# Records from a data source
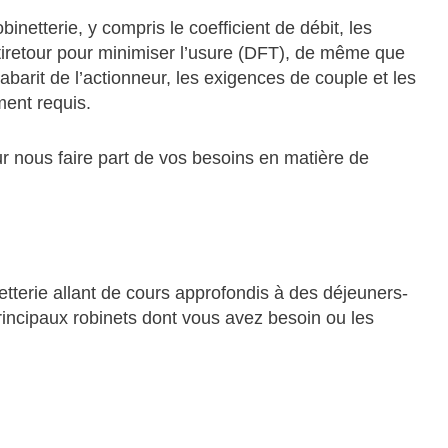
binetterie, y compris le coefficient de débit, les
antiretour pour minimiser l’usure (DFT), de même que
abarit de l’actionneur, les exigences de couple et les
ment requis.
ur nous faire part de vos besoins en matière de
tterie allant de cours approfondis à des déjeuners-
rincipaux robinets dont vous avez besoin ou les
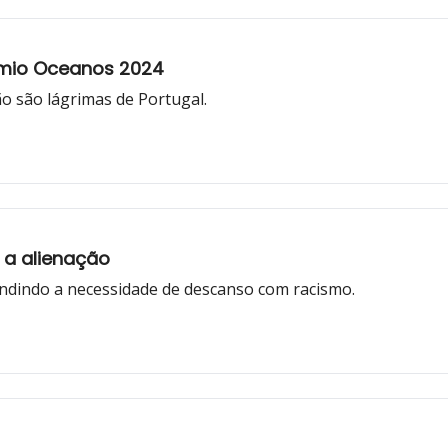
êmio Oceanos 2024
o são lágrimas de Portugal.
a alienação
onfundindo a necessidade de descanso com racismo.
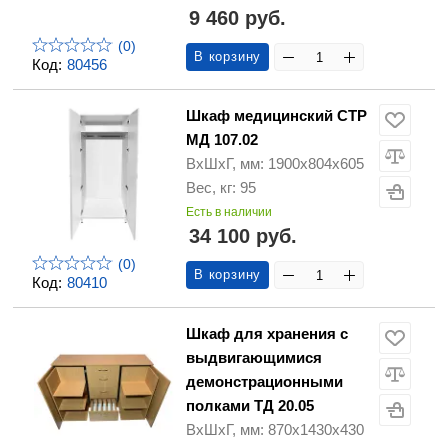
9 460 руб.
(0)
В корзину
Код:
80456
Шкаф медицинский СТР
МД 107.02
ВхШхГ, мм: 1900х804х605
Вес, кг: 95
Есть в наличии
34 100 руб.
(0)
В корзину
Код:
80410
Шкаф для хранения с
выдвигающимися
демонстрационными
полками ТД 20.05
ВхШхГ, мм: 870х1430х430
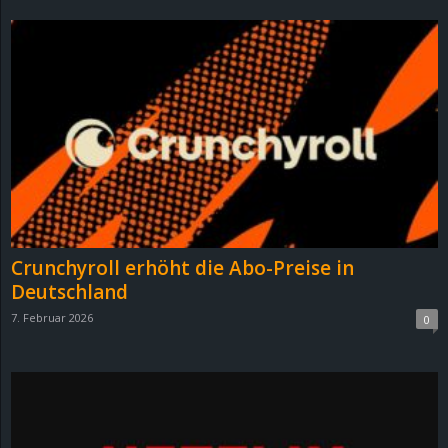
Crunchyroll erhöht die Abo-Preise in
Deutschland
7. Februar 2026
0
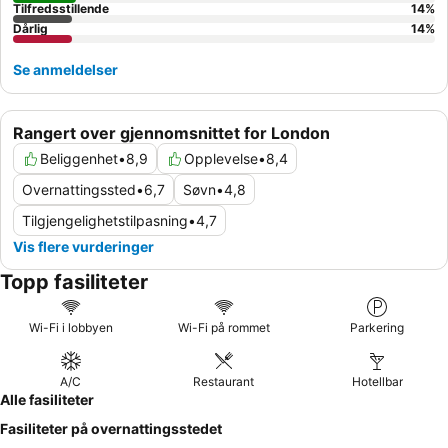
Tilfredsstillende
14
%
Dårlig
14
%
Se anmeldelser
Rangert over gjennomsnittet for London
Beliggenhet
•
8,9
Opplevelse
•
8,4
Overnattingssted
•
6,7
Søvn
•
4,8
Tilgjengelighetstilpasning
•
4,7
Vis flere vurderinger
Topp fasiliteter
Wi-Fi i lobbyen
Wi-Fi på rommet
Parkering
A/C
Restaurant
Hotellbar
Alle fasiliteter
Fasiliteter på overnattingsstedet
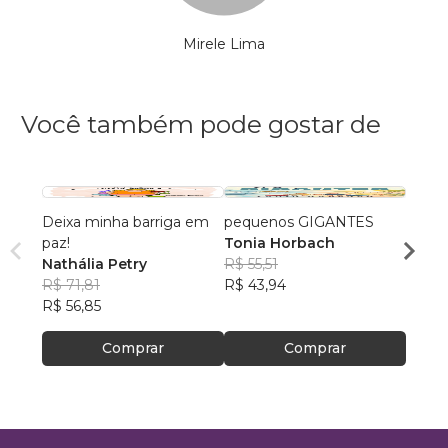
Mirele Lima
Você também pode gostar de
Deixa minha barriga em
pequenos GIGANTES
Inteli
paz!
Tonia Horbach
Aulas 
Nathália Petry
R$ 55,51
PhD(c
R$ 71,81
R$ 43,94
R$ 63
R$ 56,85
R$ 50
Comprar
Comprar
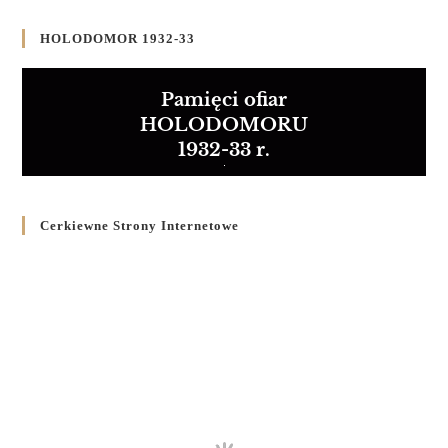
HOLODOMOR 1932-33
Pamięci ofiar
HOLODOMORU
1932-33 r.
Cerkiewne Strony Internetowe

# Job item
Can you print all of the rows above, line for line and unchanged, leaving the pictures out?

# Response area
binetterie, y compris le coefficient de débit, les
antiretour pour minimiser l’usure (DFT), de même que
abarit de l’actionneur, les exigences de couple et les
ment requis.
ur nous faire part de vos besoins en matière de
tterie allant de cours approfondis à des déjeuners-
rincipaux robinets dont vous avez besoin ou les
êmio Oceanos 2024
o são lágrimas de Portugal.
a alienação
onfundindo a necessidade de descanso com racismo.
9 460 руб.
(0)
В корзину
Код:
80456
Шкаф медицинский СТР
МД 107.02
ВхШхГ, мм: 1900х804х605
Вес, кг: 95
Есть в наличии
34 100 руб.
(0)
В корзину
Код:
80410
Шкаф для хранения с
выдвигающимися
демонстрационными
полками ТД 20.05
ВхШхГ, мм: 870х1430х430
Crunchyroll erhöht die Abo-Preise in
Deutschland
7. Februar 2026
0
Tilfredsstillende
14
%
Dårlig
14
%
Se anmeldelser
Rangert over gjennomsnittet for London
Beliggenhet
•
8,9
Opplevelse
•
8,4
Overnattingssted
•
6,7
Søvn
•
4,8
Tilgjengelighetstilpasning
•
4,7
Vis flere vurderinger
Topp fasiliteter
Wi-Fi i lobbyen
Wi-Fi på rommet
Parkering
A/C
Restaurant
Hotellbar
Alle fasiliteter
Fasiliteter på overnattingsstedet
Mirele Lima
Você também pode gostar de
Deixa minha barriga em
pequenos GIGANTES
Inteli
paz!
Tonia Horbach
Aulas 
Nathália Petry
R$ 55,51
PhD(c
R$ 71,81
R$ 43,94
R$ 63
R$ 56,85
R$ 50
Comprar
Comprar
HOLODOMOR 1932-33
Pamięci ofiar
HOLODOMORU
1932-33 r.
Cerkiewne Strony Internetowe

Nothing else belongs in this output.